-- WORK INSTRUCTION --
Where a line below holds the string "center", copy that line.

-- EXTRACTED ENTRIES --
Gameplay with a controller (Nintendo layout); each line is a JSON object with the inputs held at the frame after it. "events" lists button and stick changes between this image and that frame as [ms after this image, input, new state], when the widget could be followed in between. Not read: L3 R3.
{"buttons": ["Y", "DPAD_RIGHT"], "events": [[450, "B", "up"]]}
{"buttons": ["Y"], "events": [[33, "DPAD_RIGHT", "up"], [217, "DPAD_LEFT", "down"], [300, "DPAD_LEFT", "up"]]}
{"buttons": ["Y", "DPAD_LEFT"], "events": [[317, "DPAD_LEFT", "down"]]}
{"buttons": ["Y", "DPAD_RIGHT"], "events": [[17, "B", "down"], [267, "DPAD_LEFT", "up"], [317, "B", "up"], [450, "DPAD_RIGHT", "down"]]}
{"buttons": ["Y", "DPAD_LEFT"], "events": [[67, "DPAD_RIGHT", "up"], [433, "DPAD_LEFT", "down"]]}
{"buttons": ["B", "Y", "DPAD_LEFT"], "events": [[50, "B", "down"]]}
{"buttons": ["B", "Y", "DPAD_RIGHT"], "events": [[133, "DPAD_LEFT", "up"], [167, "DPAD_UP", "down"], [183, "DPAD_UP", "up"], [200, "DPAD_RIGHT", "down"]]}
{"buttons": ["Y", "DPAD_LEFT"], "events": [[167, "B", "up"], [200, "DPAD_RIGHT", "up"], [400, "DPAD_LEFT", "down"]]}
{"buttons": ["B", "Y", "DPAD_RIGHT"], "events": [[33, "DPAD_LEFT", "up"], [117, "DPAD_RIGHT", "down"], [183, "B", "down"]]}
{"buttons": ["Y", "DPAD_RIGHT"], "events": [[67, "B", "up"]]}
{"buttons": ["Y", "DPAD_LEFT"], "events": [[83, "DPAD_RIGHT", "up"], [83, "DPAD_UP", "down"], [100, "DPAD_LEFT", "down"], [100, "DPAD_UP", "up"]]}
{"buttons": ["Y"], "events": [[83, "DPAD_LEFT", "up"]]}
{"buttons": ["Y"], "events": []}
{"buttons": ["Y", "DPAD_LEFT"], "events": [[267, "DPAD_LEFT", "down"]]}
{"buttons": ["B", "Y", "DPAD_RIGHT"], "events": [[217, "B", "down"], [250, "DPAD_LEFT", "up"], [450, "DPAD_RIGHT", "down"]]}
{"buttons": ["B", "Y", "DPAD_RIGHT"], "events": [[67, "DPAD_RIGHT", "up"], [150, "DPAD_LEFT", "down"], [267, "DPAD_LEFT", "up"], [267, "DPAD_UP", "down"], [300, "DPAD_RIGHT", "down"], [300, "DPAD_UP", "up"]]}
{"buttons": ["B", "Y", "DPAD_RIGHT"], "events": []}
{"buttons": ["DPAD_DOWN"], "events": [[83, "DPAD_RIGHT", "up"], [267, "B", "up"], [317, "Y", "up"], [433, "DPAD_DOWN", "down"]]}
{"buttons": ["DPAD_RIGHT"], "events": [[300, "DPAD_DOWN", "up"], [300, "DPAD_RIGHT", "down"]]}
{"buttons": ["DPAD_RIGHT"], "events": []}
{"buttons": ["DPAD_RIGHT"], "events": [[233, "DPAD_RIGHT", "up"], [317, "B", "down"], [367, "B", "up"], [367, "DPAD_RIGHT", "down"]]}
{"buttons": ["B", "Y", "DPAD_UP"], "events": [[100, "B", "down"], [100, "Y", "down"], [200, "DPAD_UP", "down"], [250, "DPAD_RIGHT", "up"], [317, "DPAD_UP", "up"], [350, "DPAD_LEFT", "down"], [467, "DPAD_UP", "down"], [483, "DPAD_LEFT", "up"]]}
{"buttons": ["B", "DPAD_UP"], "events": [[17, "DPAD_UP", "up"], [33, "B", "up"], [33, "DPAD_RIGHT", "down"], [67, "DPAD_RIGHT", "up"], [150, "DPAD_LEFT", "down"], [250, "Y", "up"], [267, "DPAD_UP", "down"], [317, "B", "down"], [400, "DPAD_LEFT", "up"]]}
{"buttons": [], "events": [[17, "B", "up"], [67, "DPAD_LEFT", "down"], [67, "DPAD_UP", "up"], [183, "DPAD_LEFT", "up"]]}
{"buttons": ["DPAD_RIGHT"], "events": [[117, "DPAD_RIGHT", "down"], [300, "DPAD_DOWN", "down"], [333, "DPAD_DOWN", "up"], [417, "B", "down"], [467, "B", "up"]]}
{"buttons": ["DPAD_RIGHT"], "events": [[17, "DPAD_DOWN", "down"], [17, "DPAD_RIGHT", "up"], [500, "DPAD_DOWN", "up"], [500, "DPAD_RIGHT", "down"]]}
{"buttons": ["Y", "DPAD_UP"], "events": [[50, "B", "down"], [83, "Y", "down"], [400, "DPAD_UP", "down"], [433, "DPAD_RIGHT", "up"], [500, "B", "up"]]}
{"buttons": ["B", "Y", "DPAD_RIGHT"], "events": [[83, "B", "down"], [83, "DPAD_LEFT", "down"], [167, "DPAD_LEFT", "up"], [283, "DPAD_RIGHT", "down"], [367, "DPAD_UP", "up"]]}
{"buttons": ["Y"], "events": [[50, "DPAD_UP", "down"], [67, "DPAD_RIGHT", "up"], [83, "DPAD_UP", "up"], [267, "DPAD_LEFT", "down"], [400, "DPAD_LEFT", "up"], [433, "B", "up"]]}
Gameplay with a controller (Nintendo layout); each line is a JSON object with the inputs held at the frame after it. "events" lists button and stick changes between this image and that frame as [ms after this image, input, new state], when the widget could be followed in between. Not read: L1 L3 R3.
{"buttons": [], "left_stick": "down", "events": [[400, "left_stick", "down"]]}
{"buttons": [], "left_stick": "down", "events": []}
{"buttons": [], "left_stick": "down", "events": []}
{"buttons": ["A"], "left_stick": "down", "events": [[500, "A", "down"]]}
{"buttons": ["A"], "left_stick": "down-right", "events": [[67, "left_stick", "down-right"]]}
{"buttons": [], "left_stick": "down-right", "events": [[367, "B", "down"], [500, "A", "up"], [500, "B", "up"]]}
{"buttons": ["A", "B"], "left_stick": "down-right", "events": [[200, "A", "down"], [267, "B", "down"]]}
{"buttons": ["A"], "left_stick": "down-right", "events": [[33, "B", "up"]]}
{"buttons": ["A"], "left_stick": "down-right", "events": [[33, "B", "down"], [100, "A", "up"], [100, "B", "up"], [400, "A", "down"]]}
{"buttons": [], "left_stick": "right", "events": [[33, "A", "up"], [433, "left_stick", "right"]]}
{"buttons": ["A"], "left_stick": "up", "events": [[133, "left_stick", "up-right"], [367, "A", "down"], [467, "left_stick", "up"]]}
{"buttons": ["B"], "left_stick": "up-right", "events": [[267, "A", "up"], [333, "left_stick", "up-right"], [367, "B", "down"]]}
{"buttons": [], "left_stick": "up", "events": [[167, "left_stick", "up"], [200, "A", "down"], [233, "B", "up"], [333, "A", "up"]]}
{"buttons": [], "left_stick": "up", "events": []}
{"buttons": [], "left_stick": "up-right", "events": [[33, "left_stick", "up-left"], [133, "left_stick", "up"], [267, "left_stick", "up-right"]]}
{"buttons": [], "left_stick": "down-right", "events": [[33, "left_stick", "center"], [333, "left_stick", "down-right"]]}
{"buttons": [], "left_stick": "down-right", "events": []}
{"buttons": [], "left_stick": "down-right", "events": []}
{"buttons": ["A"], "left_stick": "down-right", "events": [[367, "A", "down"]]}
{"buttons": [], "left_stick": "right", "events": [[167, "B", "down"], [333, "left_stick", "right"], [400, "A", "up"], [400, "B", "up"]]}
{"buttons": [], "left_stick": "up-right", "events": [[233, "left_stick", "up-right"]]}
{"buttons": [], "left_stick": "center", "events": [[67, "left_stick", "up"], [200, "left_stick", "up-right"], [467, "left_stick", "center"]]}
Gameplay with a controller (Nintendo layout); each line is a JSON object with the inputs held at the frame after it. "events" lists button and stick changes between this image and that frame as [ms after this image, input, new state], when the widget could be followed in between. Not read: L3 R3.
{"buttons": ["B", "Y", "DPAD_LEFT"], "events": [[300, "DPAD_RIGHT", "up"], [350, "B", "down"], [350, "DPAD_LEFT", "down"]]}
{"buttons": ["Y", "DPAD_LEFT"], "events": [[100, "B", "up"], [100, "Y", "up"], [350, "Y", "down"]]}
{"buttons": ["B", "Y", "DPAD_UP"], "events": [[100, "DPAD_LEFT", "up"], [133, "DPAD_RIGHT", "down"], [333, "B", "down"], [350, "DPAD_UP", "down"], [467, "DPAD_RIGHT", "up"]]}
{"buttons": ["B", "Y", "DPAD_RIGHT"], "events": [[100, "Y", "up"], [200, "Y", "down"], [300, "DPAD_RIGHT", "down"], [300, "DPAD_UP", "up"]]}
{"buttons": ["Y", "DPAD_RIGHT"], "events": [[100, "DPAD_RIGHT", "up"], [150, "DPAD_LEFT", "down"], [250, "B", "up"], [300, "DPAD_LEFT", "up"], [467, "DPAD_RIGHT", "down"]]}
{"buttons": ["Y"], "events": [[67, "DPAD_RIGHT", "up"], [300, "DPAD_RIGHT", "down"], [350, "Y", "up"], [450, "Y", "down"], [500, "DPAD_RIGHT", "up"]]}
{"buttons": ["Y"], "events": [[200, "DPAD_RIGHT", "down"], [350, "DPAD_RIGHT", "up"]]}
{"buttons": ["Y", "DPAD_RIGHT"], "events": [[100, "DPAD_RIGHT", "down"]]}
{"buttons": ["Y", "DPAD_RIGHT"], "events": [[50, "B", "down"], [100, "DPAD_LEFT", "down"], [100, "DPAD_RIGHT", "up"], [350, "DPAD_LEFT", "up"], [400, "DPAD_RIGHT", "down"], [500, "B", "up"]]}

-- ANSWER TO THE EXERCISE --
{"buttons": [], "left_stick": "down-right", "events": [[33, "left_stick", "center"], [333, "left_stick", "down-right"]]}
{"buttons": [], "left_stick": "center", "events": [[67, "left_stick", "up"], [200, "left_stick", "up-right"], [467, "left_stick", "center"]]}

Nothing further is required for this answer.